=== Entries provided ===

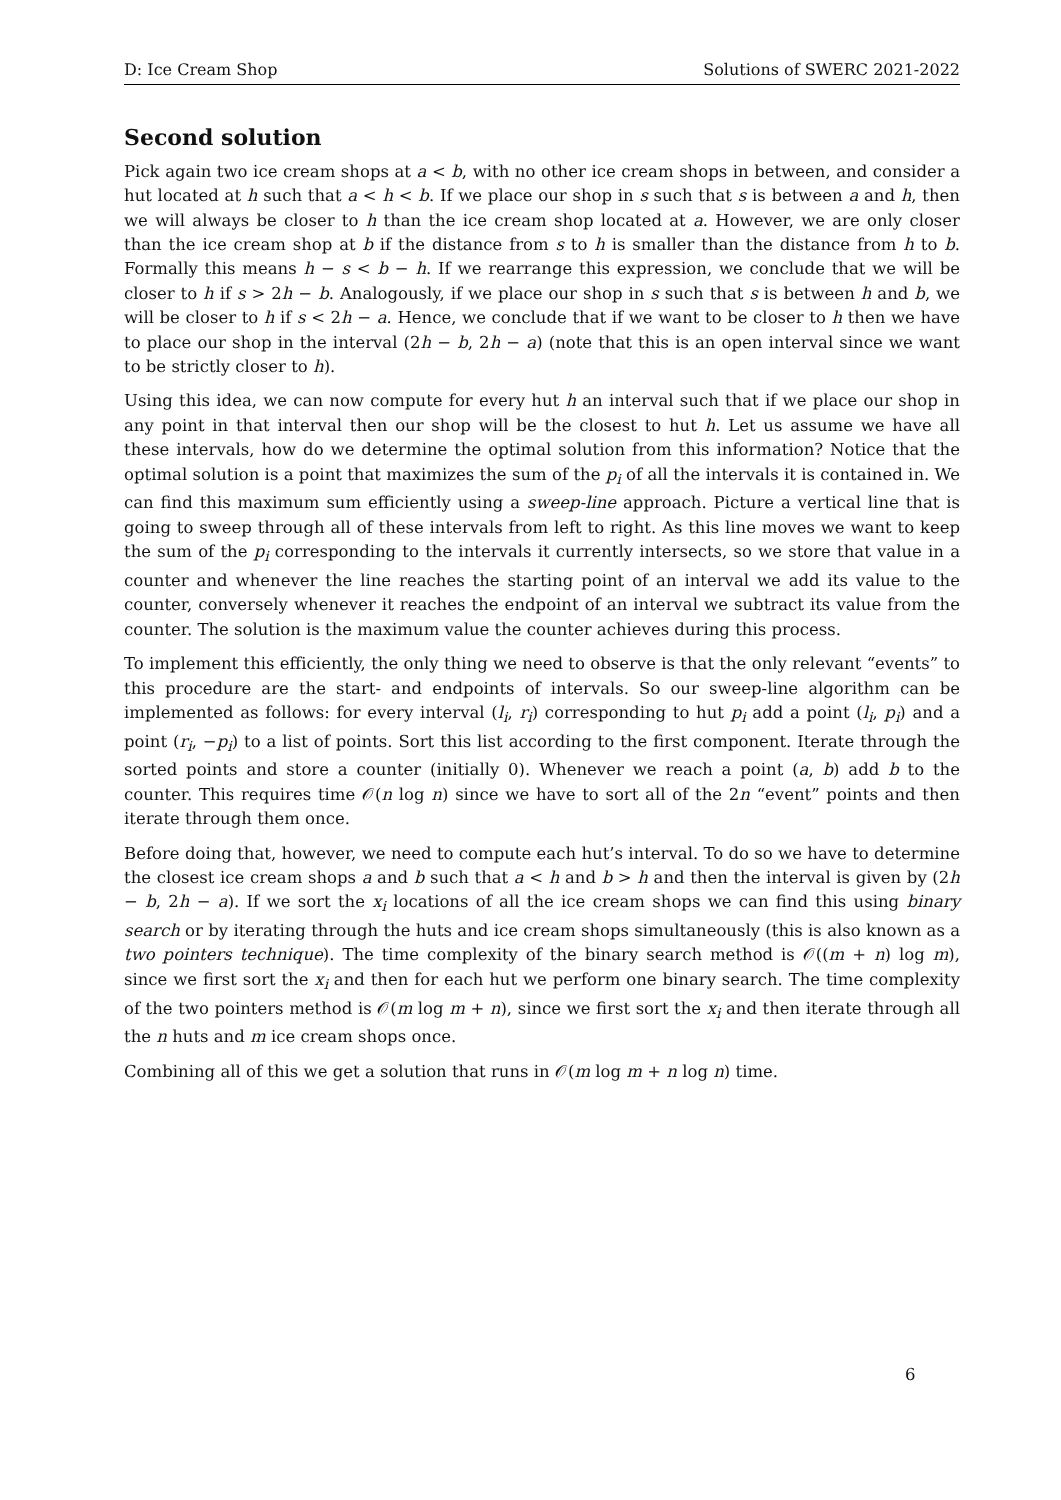D: Ice Cream Shop Solutions of SWERC 2021-2022
Second solution
Pick again two ice cream shops at a < b, with no other ice cream shops in between, and consider a hut located at h such that a < h < b. If we place our shop in s such that s is between a and h, then we will always be closer to h than the ice cream shop located at a. However, we are only closer than the ice cream shop at b if the distance from s to h is smaller than the distance from h to b. Formally this means h − s < b − h. If we rearrange this expression, we conclude that we will be closer to h if s > 2h − b. Analogously, if we place our shop in s such that s is between h and b, we will be closer to h if s < 2h − a. Hence, we conclude that if we want to be closer to h then we have to place our shop in the interval (2h − b, 2h − a) (note that this is an open interval since we want to be strictly closer to h).
Using this idea, we can now compute for every hut h an interval such that if we place our shop in any point in that interval then our shop will be the closest to hut h. Let us assume we have all these intervals, how do we determine the optimal solution from this information? Notice that the optimal solution is a point that maximizes the sum of the p<sub>i</sub> of all the intervals it is contained in. We can find this maximum sum efficiently using a sweep-line approach. Picture a vertical line that is going to sweep through all of these intervals from left to right. As this line moves we want to keep the sum of the p<sub>i</sub> corresponding to the intervals it currently intersects, so we store that value in a counter and whenever the line reaches the starting point of an interval we add its value to the counter, conversely whenever it reaches the endpoint of an interval we subtract its value from the counter. The solution is the maximum value the counter achieves during this process.
To implement this efficiently, the only thing we need to observe is that the only relevant “events” to this procedure are the start- and endpoints of intervals. So our sweep-line algorithm can be implemented as follows: for every interval (l<sub>i</sub>, r<sub>i</sub>) corresponding to hut p<sub>i</sub> add a point (l<sub>i</sub>, p<sub>i</sub>) and a point (r<sub>i</sub>, −p<sub>i</sub>) to a list of points. Sort this list according to the first component. Iterate through the sorted points and store a counter (initially 0). Whenever we reach a point (a, b) add b to the counter. This requires time 𝒪(n log n) since we have to sort all of the 2n “event” points and then iterate through them once.
Before doing that, however, we need to compute each hut’s interval. To do so we have to determine the closest ice cream shops a and b such that a < h and b > h and then the interval is given by (2h − b, 2h − a). If we sort the x<sub>i</sub> locations of all the ice cream shops we can find this using binary search or by iterating through the huts and ice cream shops simultaneously (this is also known as a two pointers technique). The time complexity of the binary search method is 𝒪((m + n) log m), since we first sort the x<sub>i</sub> and then for each hut we perform one binary search. The time complexity of the two pointers method is 𝒪(m log m + n), since we first sort the x<sub>i</sub> and then iterate through all the n huts and m ice cream shops once.
Combining all of this we get a solution that runs in 𝒪(m log m + n log n) time.
6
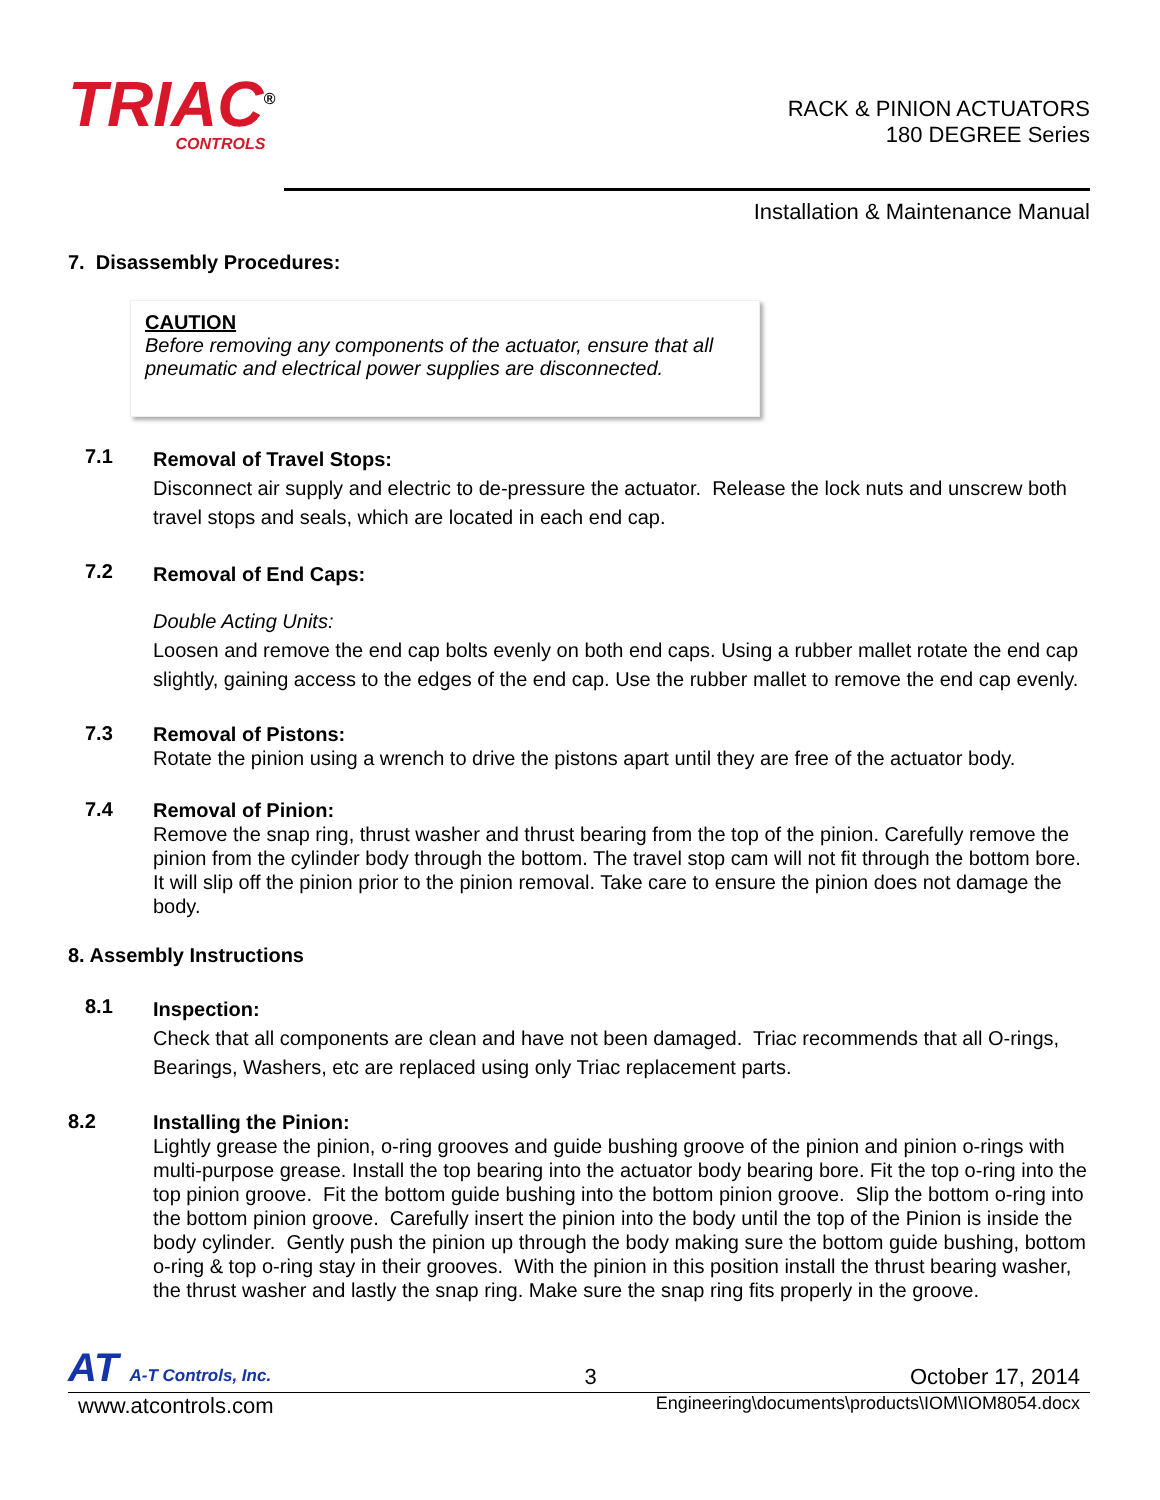TRIAC<sup>®</sup>
CONTROLS
RACK & PINION ACTUATORS
180 DEGREE Series
Installation & Maintenance Manual
7. Disassembly Procedures:
CAUTION
Before removing any components of the actuator, ensure that all pneumatic and electrical power supplies are disconnected.
7.1
Removal of Travel Stops:
Disconnect air supply and electric to de-pressure the actuator. Release the lock nuts and unscrew both travel stops and seals, which are located in each end cap.
7.2
Removal of End Caps:
Double Acting Units:
Loosen and remove the end cap bolts evenly on both end caps. Using a rubber mallet rotate the end cap slightly, gaining access to the edges of the end cap. Use the rubber mallet to remove the end cap evenly.
7.3
Removal of Pistons:
Rotate the pinion using a wrench to drive the pistons apart until they are free of the actuator body.
7.4
Removal of Pinion:
Remove the snap ring, thrust washer and thrust bearing from the top of the pinion. Carefully remove the pinion from the cylinder body through the bottom. The travel stop cam will not fit through the bottom bore. It will slip off the pinion prior to the pinion removal. Take care to ensure the pinion does not damage the body.
8. Assembly Instructions
8.1
Inspection:
Check that all components are clean and have not been damaged. Triac recommends that all O-rings, Bearings, Washers, etc are replaced using only Triac replacement parts.
8.2
Installing the Pinion:
Lightly grease the pinion, o-ring grooves and guide bushing groove of the pinion and pinion o-rings with multi-purpose grease. Install the top bearing into the actuator body bearing bore. Fit the top o-ring into the top pinion groove. Fit the bottom guide bushing into the bottom pinion groove. Slip the bottom o-ring into the bottom pinion groove. Carefully insert the pinion into the body until the top of the Pinion is inside the body cylinder. Gently push the pinion up through the body making sure the bottom guide bushing, bottom o-ring & top o-ring stay in their grooves. With the pinion in this position install the thrust bearing washer, the thrust washer and lastly the snap ring. Make sure the snap ring fits properly in the groove.
AT A-T Controls, Inc.
3
October 17, 2014
www.atcontrols.com
Engineering\documents\products\IOM\IOM8054.docx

===

**Task objective:**
Your answer should be one number, the count of lines in the records that contain the string "ensure".

**Answer to the exercise:**
2